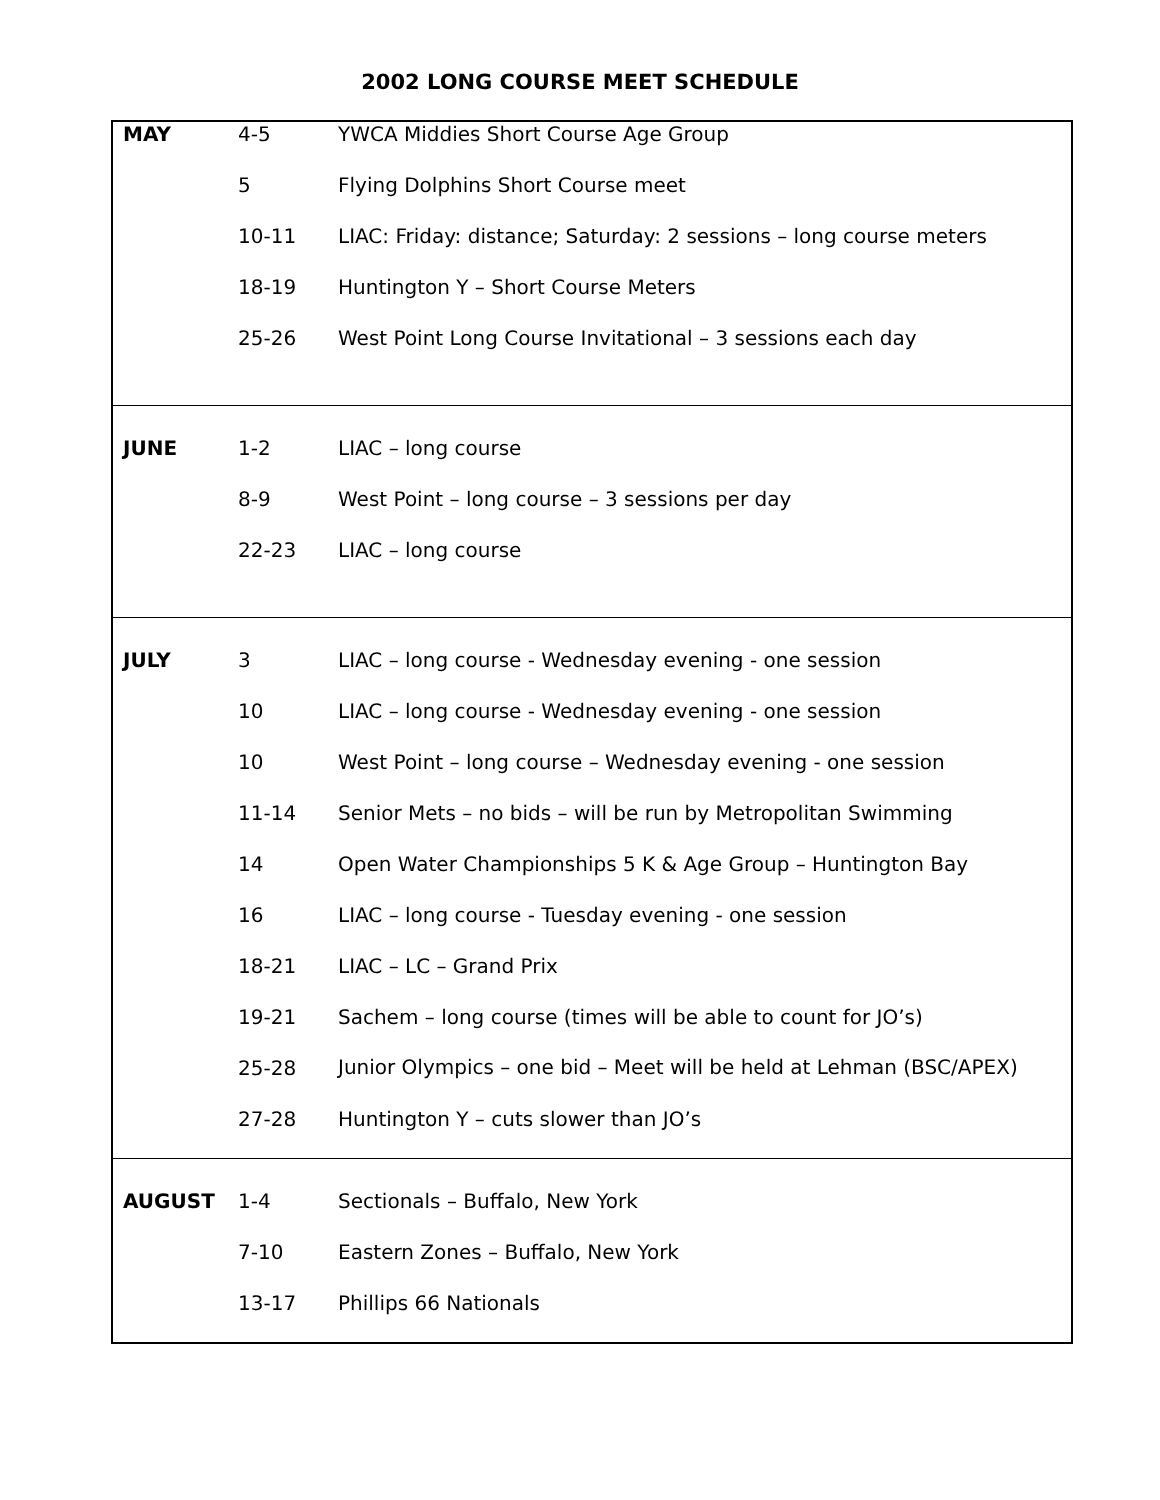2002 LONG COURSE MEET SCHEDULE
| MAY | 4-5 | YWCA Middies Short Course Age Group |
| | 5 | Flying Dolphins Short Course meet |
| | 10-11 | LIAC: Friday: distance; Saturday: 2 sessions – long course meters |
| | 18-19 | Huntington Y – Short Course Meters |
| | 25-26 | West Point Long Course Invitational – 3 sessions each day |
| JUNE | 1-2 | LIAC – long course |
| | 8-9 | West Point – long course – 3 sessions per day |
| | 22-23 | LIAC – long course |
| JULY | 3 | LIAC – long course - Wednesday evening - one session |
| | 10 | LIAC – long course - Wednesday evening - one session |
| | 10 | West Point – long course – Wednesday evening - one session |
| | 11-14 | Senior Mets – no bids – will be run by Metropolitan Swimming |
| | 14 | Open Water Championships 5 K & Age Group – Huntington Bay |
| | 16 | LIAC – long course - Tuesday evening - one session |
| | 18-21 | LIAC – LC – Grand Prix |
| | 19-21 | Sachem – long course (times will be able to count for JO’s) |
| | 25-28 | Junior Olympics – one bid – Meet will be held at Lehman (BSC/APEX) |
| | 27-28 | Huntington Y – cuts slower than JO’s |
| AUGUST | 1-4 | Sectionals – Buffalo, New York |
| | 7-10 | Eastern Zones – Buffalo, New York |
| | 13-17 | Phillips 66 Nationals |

===============

> Task to complete: Transcribe the listing exactly, skipping pictures.

> The completed task:
2002 LONG COURSE MEET SCHEDULE
| MAY | 4-5 | YWCA Middies Short Course Age Group |
| | 5 | Flying Dolphins Short Course meet |
| | 10-11 | LIAC: Friday: distance; Saturday: 2 sessions – long course meters |
| | 18-19 | Huntington Y – Short Course Meters |
| | 25-26 | West Point Long Course Invitational – 3 sessions each day |
| JUNE | 1-2 | LIAC – long course |
| | 8-9 | West Point – long course – 3 sessions per day |
| | 22-23 | LIAC – long course |
| JULY | 3 | LIAC – long course - Wednesday evening - one session |
| | 10 | LIAC – long course - Wednesday evening - one session |
| | 10 | West Point – long course – Wednesday evening - one session |
| | 11-14 | Senior Mets – no bids – will be run by Metropolitan Swimming |
| | 14 | Open Water Championships 5 K & Age Group – Huntington Bay |
| | 16 | LIAC – long course - Tuesday evening - one session |
| | 18-21 | LIAC – LC – Grand Prix |
| | 19-21 | Sachem – long course (times will be able to count for JO’s) |
| | 25-28 | Junior Olympics – one bid – Meet will be held at Lehman (BSC/APEX) |
| | 27-28 | Huntington Y – cuts slower than JO’s |
| AUGUST | 1-4 | Sectionals – Buffalo, New York |
| | 7-10 | Eastern Zones – Buffalo, New York |
| | 13-17 | Phillips 66 Nationals |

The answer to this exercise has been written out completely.